##### TASK INPUTS
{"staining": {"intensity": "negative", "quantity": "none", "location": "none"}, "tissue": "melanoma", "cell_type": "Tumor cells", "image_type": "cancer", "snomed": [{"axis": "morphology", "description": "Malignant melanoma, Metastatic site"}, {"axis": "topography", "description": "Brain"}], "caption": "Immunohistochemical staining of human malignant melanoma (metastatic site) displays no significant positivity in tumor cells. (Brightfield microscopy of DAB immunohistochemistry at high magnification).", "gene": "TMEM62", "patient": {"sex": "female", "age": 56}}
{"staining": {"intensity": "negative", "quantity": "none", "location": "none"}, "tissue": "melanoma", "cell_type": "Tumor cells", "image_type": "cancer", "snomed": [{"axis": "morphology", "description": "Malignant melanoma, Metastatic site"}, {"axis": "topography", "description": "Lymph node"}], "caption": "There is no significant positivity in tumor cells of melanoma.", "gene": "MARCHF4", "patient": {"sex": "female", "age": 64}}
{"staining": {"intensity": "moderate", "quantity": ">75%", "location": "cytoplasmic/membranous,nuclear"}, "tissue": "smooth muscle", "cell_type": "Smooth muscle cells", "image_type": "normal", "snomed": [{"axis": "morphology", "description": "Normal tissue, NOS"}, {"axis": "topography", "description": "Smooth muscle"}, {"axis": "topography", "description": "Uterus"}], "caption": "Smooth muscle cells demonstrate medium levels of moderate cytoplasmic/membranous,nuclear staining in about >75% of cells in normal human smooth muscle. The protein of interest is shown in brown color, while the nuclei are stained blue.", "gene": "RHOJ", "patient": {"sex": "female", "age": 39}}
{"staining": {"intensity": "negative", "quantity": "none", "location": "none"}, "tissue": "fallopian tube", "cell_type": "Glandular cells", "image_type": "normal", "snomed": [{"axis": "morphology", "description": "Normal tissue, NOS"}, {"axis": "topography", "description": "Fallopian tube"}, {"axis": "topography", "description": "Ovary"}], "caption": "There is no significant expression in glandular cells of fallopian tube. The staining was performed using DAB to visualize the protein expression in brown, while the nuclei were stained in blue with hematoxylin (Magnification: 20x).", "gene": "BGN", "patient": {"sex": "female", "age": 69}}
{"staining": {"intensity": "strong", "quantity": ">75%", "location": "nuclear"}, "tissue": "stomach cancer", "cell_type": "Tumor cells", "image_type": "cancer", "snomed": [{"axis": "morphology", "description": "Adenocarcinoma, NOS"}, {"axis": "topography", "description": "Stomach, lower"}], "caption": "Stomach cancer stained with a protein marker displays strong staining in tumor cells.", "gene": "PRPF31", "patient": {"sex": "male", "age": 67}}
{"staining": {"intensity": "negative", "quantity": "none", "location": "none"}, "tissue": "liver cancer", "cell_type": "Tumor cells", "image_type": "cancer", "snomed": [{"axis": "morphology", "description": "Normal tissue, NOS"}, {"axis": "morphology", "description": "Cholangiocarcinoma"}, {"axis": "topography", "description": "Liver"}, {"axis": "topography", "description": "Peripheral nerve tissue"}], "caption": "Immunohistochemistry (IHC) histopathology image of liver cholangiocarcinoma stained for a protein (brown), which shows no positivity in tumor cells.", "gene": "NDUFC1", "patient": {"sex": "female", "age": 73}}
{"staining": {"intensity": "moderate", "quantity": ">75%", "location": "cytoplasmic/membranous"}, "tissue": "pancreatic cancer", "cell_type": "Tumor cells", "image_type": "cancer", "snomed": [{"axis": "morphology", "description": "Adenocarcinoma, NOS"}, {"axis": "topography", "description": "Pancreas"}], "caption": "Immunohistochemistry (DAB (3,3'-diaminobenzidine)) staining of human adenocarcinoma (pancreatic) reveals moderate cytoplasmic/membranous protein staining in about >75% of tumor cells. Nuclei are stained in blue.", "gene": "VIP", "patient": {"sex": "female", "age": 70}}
##########
EXERCISE DIRECTIONS: The full listing should be duplicated exactly, line by line.

FINISHED EXERCISE:
{"staining": {"intensity": "negative", "quantity": "none", "location": "none"}, "tissue": "melanoma", "cell_type": "Tumor cells", "image_type": "cancer", "snomed": [{"axis": "morphology", "description": "Malignant melanoma, Metastatic site"}, {"axis": "topography", "description": "Brain"}], "caption": "Immunohistochemical staining of human malignant melanoma (metastatic site) displays no significant positivity in tumor cells. (Brightfield microscopy of DAB immunohistochemistry at high magnification).", "gene": "TMEM62", "patient": {"sex": "female", "age": 56}}
{"staining": {"intensity": "negative", "quantity": "none", "location": "none"}, "tissue": "melanoma", "cell_type": "Tumor cells", "image_type": "cancer", "snomed": [{"axis": "morphology", "description": "Malignant melanoma, Metastatic site"}, {"axis": "topography", "description": "Lymph node"}], "caption": "There is no significant positivity in tumor cells of melanoma.", "gene": "MARCHF4", "patient": {"sex": "female", "age": 64}}
{"staining": {"intensity": "moderate", "quantity": ">75%", "location": "cytoplasmic/membranous,nuclear"}, "tissue": "smooth muscle", "cell_type": "Smooth muscle cells", "image_type": "normal", "snomed": [{"axis": "morphology", "description": "Normal tissue, NOS"}, {"axis": "topography", "description": "Smooth muscle"}, {"axis": "topography", "description": "Uterus"}], "caption": "Smooth muscle cells demonstrate medium levels of moderate cytoplasmic/membranous,nuclear staining in about >75% of cells in normal human smooth muscle. The protein of interest is shown in brown color, while the nuclei are stained blue.", "gene": "RHOJ", "patient": {"sex": "female", "age": 39}}
{"staining": {"intensity": "negative", "quantity": "none", "location": "none"}, "tissue": "fallopian tube", "cell_type": "Glandular cells", "image_type": "normal", "snomed": [{"axis": "morphology", "description": "Normal tissue, NOS"}, {"axis": "topography", "description": "Fallopian tube"}, {"axis": "topography", "description": "Ovary"}], "caption": "There is no significant expression in glandular cells of fallopian tube. The staining was performed using DAB to visualize the protein expression in brown, while the nuclei were stained in blue with hematoxylin (Magnification: 20x).", "gene": "BGN", "patient": {"sex": "female", "age": 69}}
{"staining": {"intensity": "strong", "quantity": ">75%", "location": "nuclear"}, "tissue": "stomach cancer", "cell_type": "Tumor cells", "image_type": "cancer", "snomed": [{"axis": "morphology", "description": "Adenocarcinoma, NOS"}, {"axis": "topography", "description": "Stomach, lower"}], "caption": "Stomach cancer stained with a protein marker displays strong staining in tumor cells.", "gene": "PRPF31", "patient": {"sex": "male", "age": 67}}
{"staining": {"intensity": "negative", "quantity": "none", "location": "none"}, "tissue": "liver cancer", "cell_type": "Tumor cells", "image_type": "cancer", "snomed": [{"axis": "morphology", "description": "Normal tissue, NOS"}, {"axis": "morphology", "description": "Cholangiocarcinoma"}, {"axis": "topography", "description": "Liver"}, {"axis": "topography", "description": "Peripheral nerve tissue"}], "caption": "Immunohistochemistry (IHC) histopathology image of liver cholangiocarcinoma stained for a protein (brown), which shows no positivity in tumor cells.", "gene": "NDUFC1", "patient": {"sex": "female", "age": 73}}
{"staining": {"intensity": "moderate", "quantity": ">75%", "location": "cytoplasmic/membranous"}, "tissue": "pancreatic cancer", "cell_type": "Tumor cells", "image_type": "cancer", "snomed": [{"axis": "morphology", "description": "Adenocarcinoma, NOS"}, {"axis": "topography", "description": "Pancreas"}], "caption": "Immunohistochemistry (DAB (3,3'-diaminobenzidine)) staining of human adenocarcinoma (pancreatic) reveals moderate cytoplasmic/membranous protein staining in about >75% of tumor cells. Nuclei are stained in blue.", "gene": "VIP", "patient": {"sex": "female", "age": 70}}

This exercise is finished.